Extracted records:
* start *
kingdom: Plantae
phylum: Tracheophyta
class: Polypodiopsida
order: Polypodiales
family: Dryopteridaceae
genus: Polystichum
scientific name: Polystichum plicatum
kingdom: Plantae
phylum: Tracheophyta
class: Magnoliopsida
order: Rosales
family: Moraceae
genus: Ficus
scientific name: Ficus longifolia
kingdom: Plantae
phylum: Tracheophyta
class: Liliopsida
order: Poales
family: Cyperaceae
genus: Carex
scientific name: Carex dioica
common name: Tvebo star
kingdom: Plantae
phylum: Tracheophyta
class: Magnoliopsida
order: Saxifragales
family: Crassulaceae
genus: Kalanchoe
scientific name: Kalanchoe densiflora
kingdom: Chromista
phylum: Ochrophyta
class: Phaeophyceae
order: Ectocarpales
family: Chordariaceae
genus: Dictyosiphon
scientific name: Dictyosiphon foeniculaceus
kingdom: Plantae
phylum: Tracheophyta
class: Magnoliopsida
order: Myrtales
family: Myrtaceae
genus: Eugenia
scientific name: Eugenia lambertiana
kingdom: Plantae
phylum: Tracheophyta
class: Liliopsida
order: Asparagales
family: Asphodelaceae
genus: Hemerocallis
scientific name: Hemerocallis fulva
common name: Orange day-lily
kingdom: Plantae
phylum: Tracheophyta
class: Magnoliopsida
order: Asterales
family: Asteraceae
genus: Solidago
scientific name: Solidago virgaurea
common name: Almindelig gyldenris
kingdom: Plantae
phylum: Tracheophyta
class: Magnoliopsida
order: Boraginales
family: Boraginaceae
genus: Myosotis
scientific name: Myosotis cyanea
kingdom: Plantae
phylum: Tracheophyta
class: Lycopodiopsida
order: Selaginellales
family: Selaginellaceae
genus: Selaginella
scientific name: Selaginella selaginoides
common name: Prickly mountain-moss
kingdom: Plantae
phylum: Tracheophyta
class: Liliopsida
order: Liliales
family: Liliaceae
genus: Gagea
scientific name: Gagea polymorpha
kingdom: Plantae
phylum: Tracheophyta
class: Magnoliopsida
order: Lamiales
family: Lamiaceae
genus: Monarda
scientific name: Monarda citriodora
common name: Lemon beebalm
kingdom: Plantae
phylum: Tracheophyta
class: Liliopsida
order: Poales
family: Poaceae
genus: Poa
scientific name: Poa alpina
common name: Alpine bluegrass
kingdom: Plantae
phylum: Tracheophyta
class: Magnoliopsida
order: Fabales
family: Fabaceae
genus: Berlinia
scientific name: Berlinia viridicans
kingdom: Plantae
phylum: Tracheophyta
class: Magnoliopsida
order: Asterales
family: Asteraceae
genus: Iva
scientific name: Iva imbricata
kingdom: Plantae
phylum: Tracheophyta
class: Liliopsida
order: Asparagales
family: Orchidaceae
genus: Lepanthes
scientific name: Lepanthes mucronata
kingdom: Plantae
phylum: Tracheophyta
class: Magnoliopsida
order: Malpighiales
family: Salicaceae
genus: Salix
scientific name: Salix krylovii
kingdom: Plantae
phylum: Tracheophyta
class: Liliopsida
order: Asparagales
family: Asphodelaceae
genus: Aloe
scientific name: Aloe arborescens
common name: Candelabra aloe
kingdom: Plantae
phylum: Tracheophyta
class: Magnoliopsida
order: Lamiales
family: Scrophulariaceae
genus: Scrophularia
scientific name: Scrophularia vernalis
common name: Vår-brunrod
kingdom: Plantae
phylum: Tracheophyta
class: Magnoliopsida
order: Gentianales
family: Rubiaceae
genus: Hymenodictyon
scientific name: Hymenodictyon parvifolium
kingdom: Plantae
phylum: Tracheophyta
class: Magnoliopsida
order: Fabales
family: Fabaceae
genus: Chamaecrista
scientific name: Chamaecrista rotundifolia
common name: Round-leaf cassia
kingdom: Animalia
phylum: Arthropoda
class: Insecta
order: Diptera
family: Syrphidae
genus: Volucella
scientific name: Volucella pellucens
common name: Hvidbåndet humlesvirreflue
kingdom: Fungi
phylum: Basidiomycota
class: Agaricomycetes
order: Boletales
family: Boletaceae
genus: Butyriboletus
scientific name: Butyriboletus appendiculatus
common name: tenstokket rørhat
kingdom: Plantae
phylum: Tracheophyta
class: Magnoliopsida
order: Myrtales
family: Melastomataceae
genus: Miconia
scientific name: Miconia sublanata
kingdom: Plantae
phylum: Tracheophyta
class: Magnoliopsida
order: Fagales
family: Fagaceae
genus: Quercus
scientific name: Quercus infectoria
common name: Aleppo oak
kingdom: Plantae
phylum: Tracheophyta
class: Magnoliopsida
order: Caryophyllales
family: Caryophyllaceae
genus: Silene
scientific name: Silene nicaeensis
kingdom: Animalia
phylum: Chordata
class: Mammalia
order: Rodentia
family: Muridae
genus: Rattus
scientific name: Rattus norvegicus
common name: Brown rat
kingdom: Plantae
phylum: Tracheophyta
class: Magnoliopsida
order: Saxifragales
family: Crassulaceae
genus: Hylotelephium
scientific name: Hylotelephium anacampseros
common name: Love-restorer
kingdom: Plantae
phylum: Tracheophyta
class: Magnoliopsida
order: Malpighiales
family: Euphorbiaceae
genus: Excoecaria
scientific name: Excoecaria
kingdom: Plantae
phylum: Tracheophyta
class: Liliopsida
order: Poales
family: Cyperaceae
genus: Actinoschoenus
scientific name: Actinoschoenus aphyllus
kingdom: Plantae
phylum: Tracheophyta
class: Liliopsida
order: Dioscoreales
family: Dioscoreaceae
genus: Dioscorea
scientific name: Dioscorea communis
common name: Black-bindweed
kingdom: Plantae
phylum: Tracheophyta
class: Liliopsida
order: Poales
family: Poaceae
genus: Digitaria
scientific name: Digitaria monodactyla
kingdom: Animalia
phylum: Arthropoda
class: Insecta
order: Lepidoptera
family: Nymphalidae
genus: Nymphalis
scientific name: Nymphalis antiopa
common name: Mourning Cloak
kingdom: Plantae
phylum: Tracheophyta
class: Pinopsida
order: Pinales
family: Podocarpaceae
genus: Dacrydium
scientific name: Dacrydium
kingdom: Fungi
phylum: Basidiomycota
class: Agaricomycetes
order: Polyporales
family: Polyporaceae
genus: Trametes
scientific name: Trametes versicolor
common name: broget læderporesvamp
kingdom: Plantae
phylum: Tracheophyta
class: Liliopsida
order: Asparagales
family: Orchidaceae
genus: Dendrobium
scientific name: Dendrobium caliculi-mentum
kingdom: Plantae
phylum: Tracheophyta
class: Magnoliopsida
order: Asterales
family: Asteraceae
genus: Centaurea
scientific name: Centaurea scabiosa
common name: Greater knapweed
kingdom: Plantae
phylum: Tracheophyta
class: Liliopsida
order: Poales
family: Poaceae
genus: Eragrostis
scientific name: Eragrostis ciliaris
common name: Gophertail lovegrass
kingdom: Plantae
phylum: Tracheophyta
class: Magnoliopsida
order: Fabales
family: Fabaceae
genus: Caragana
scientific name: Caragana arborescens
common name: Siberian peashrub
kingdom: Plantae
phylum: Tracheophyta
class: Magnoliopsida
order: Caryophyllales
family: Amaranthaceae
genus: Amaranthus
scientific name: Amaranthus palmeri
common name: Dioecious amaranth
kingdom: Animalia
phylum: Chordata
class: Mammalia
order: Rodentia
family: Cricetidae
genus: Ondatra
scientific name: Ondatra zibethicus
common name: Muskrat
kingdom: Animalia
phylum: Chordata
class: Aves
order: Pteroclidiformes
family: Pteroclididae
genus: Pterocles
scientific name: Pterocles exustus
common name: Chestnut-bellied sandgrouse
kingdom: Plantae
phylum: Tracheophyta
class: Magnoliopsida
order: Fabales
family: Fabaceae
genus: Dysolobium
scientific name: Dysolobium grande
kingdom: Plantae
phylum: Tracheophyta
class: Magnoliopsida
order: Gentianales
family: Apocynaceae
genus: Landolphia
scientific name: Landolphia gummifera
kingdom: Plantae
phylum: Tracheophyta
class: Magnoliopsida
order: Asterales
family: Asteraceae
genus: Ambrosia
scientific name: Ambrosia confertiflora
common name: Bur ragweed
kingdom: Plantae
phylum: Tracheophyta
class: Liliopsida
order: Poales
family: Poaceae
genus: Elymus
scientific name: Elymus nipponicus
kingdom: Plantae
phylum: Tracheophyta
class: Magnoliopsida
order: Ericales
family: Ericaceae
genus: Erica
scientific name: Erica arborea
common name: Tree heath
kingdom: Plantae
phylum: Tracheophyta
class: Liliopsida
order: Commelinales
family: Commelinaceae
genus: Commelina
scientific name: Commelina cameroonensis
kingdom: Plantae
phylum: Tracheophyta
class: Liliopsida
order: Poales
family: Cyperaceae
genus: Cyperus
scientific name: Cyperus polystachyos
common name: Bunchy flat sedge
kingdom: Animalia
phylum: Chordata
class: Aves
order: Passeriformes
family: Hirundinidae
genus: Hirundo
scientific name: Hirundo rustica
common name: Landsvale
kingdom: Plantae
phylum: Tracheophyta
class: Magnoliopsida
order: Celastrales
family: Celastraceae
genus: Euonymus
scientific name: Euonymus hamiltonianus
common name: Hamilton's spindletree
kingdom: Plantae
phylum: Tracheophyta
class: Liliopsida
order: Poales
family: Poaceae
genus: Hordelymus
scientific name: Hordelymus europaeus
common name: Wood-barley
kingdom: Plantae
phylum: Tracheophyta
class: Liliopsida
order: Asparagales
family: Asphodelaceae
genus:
* end *
Return the lines from the start of the records through the line containing "genus: Ficus", including both ends, reproduced without any change.

- EXPECTED ANSWER -
kingdom: Plantae
phylum: Tracheophyta
class: Polypodiopsida
order: Polypodiales
family: Dryopteridaceae
genus: Polystichum
scientific name: Polystichum plicatum
kingdom: Plantae
phylum: Tracheophyta
class: Magnoliopsida
order: Rosales
family: Moraceae
genus: Ficus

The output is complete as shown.